A bunch of pretty young people you won't care one whit about find themselves holed up in a dismally generic L.A. high-rise whilst alien invaders take over the planet around them by landing a series of spooky light-bombs that zombify humans and make them walk into the Matrix-style meat-scoops that descend from CGI ships resembling cast-offs from Deep Space 9.

The Brothers Strause can do loads of their own visual effects to make the trailers look epic, but even they can't fill an entire movie with so-so CGI on the meagre budget that Skyline seems to have.

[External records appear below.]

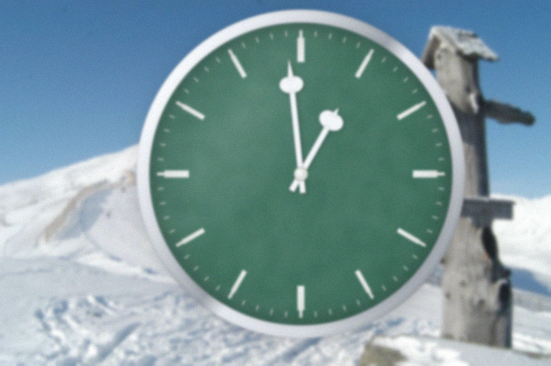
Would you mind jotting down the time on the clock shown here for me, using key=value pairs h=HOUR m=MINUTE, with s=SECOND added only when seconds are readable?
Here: h=12 m=59
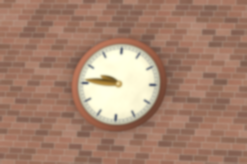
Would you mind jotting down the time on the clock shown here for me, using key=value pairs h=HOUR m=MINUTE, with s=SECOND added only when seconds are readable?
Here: h=9 m=46
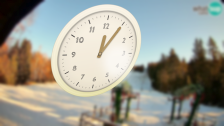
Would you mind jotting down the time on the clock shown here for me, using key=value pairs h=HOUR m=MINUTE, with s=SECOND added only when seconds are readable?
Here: h=12 m=5
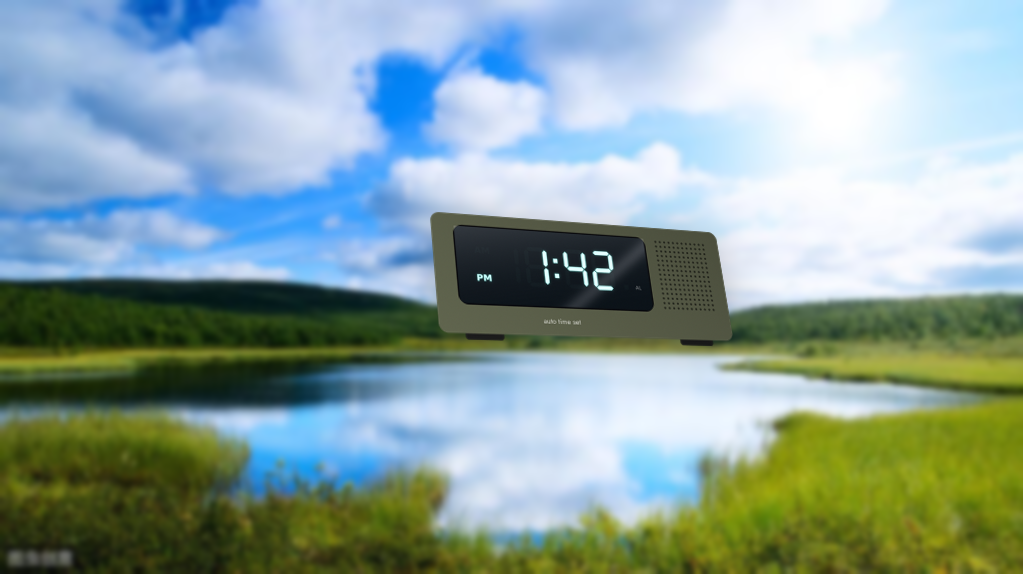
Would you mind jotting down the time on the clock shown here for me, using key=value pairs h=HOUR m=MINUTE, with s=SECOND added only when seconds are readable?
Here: h=1 m=42
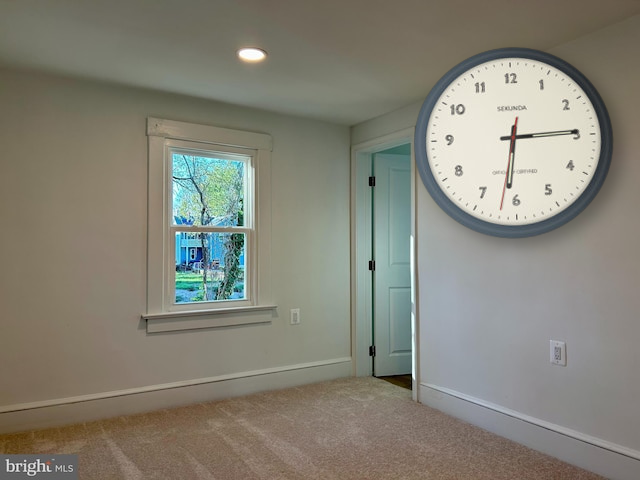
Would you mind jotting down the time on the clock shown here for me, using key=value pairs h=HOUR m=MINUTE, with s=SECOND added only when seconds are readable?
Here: h=6 m=14 s=32
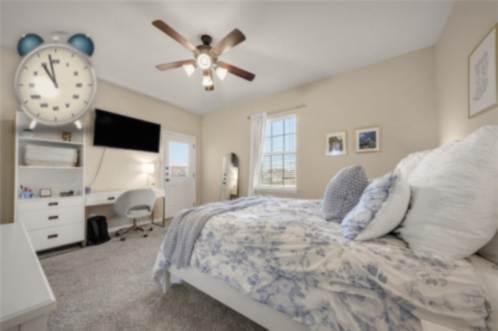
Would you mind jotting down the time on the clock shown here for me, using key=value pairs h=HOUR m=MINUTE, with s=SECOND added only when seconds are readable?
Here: h=10 m=58
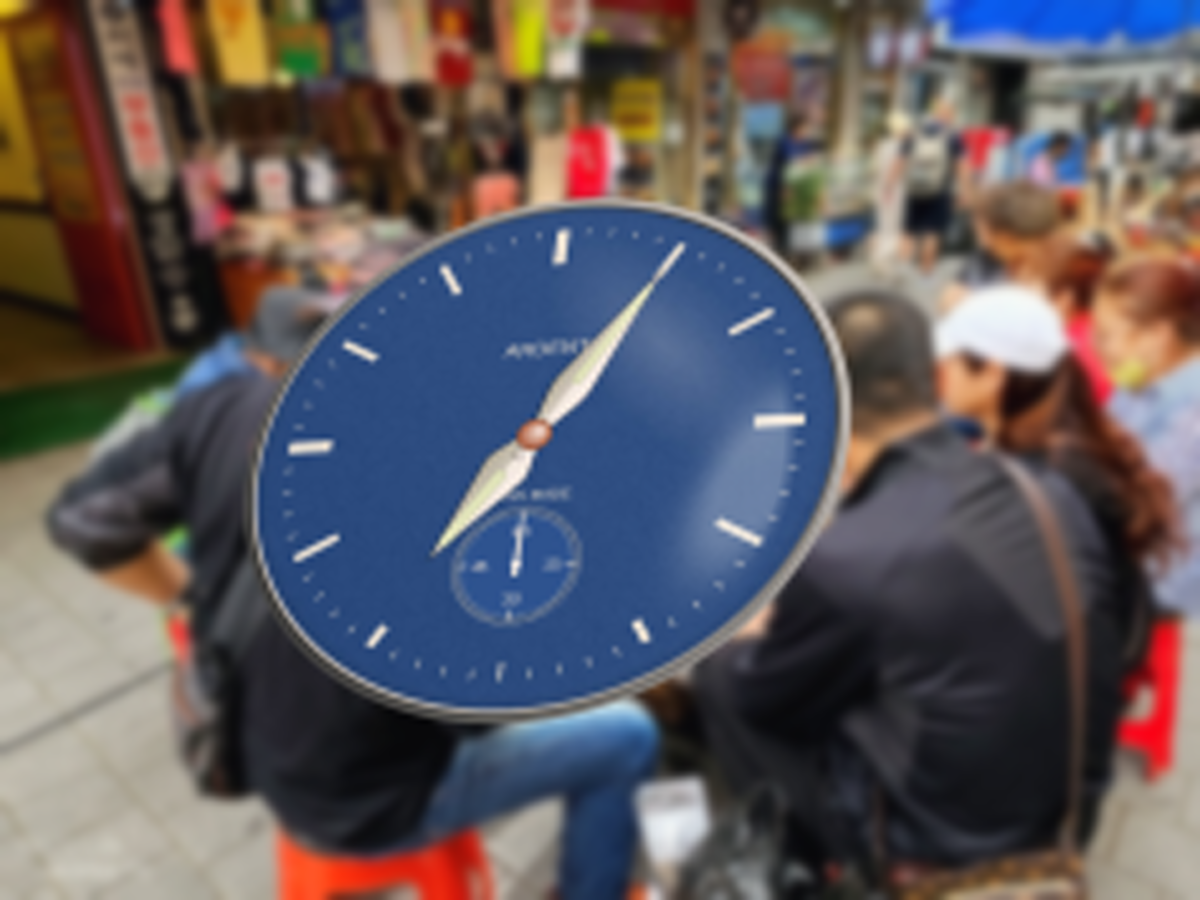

Therefore once you've bought your ticket, you'll find yourself mostly holed-up with this charmless bunch of youngsters as they bicker boringly and endlessly until you're praying for the alien invaders to scoop up what few brains they have and try to get some scant nourishment out of them.

David Zayas turns up a bit later to no particular effect as the building's concierge, but by this time Dexter fans will be on their knees in gratitude that someone is appearing in this movie that they might be able to care about. It is, sadly, a forlorn hope.

The talk goes on, the bickering goes on, and the 1999-era CGI continues to zip in and out as the alien craft hover around and send flying jellyfish with vagina-like mouths out to suck brains from recalcitrant humans trying to avoid being harvested.

Our heroes try to get out of the building but are stopped by the limited budget, and finally this horrendous mess of a film goes for the old double-ending, starting off with a stab at Titanic and finishing with an equally ineffective stab at District 9. The end credits roll to the ear-scratching cacophony of horrible thrash-metal music, and you leave, wondering why you ever gave the Strauses another chance after the debacle of AVP: Requiem. Then you think of how David Fincher was screwed by Fox on Alien 3, and how he redeemed himself from that problem-bestrewn movie time and time again in the years that followed. That's why you wanted to believe. That, and the fact that District 9 proved to be such a genial and interesting movie despite bearing the same inconography as Independence Day and now, Skyline.

I have not given any review a 1-star rating in years, but since I actually paid to see this movie, all bets are off. This is the worst outing, alien-invasion or otherwise, that I have seen in a cinema since Dreamcatcher in 2002. There are no future Finchers in the Strause family as far as I can tell; just a hollow and raw ability to loosen a producer's check-book by name-checking movies that the brothers have inadequate talent to imitate.

1 star

Skyline is on general release in the UK.